*** Opening of Dataset extract ***
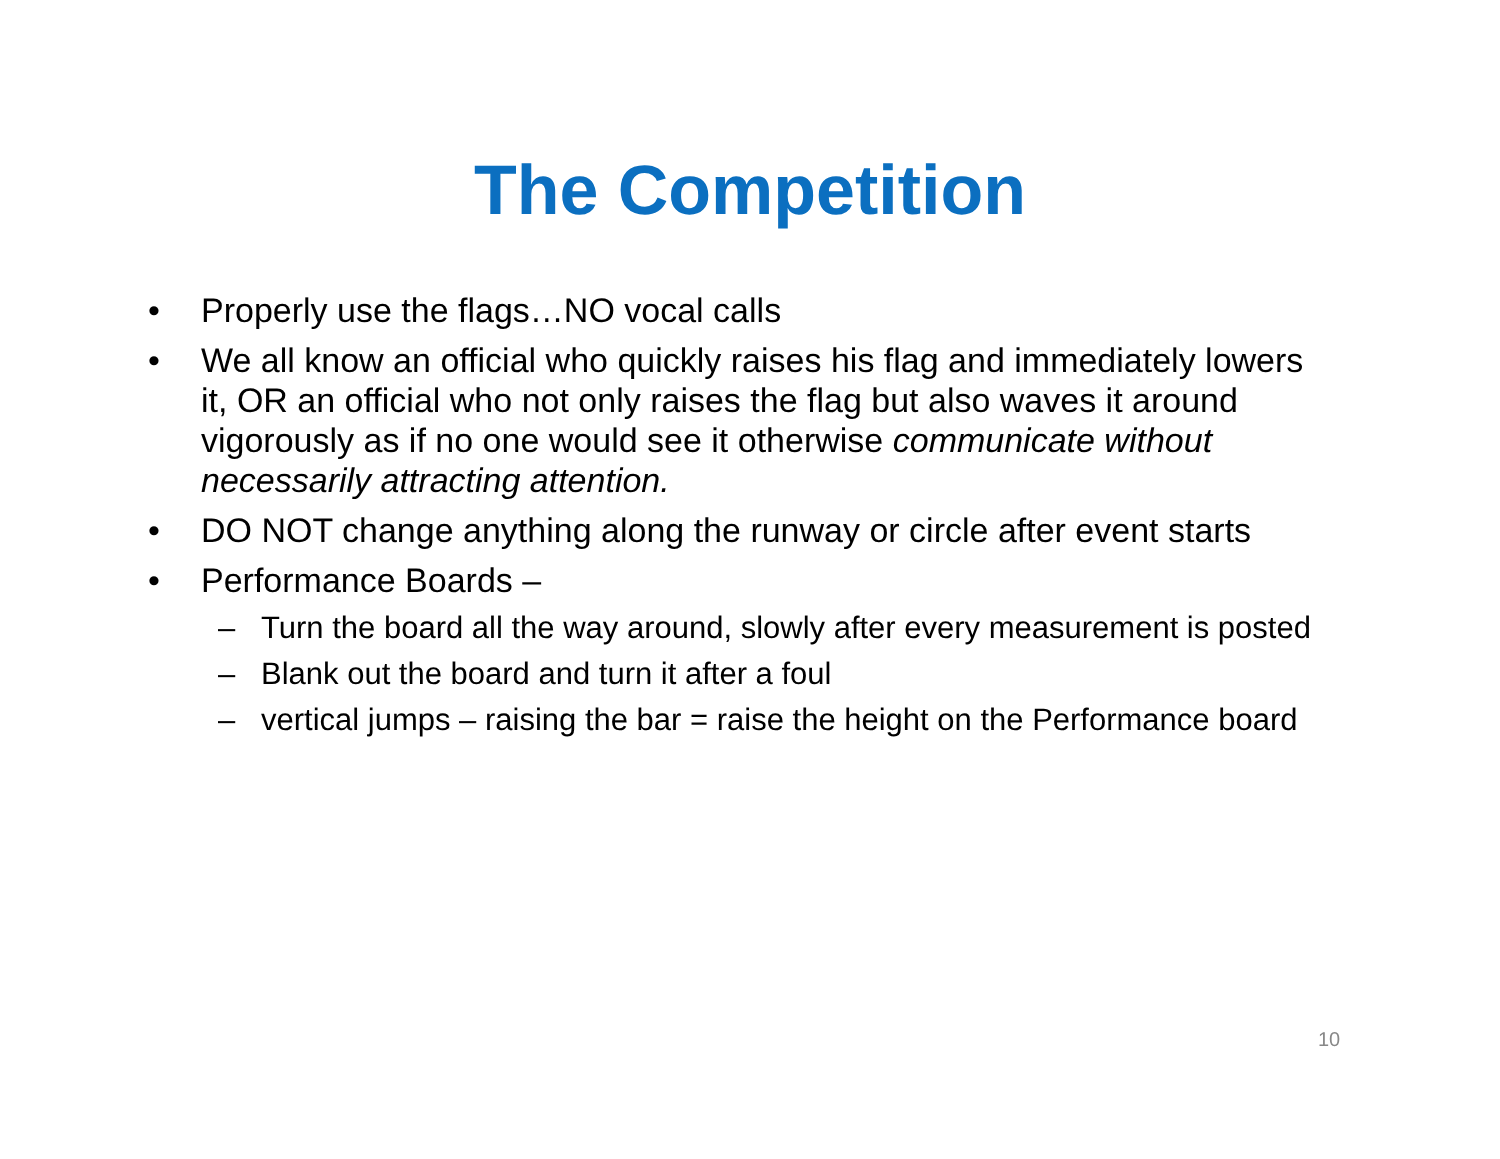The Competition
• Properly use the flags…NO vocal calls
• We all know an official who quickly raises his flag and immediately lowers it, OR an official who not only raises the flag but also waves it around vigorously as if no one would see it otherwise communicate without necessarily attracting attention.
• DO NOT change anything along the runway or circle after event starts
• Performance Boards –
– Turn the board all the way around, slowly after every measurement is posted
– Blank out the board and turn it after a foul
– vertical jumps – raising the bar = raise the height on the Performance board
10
*** Close of Dataset extract ***
If a line in the records has the word "around", copy that line.

### Solution for this problem
• We all know an official who quickly raises his flag and immediately lowers it, OR an official who not only raises the flag but also waves it around vigorously as if no one would see it otherwise communicate without necessarily attracting attention.
– Turn the board all the way around, slowly after every measurement is posted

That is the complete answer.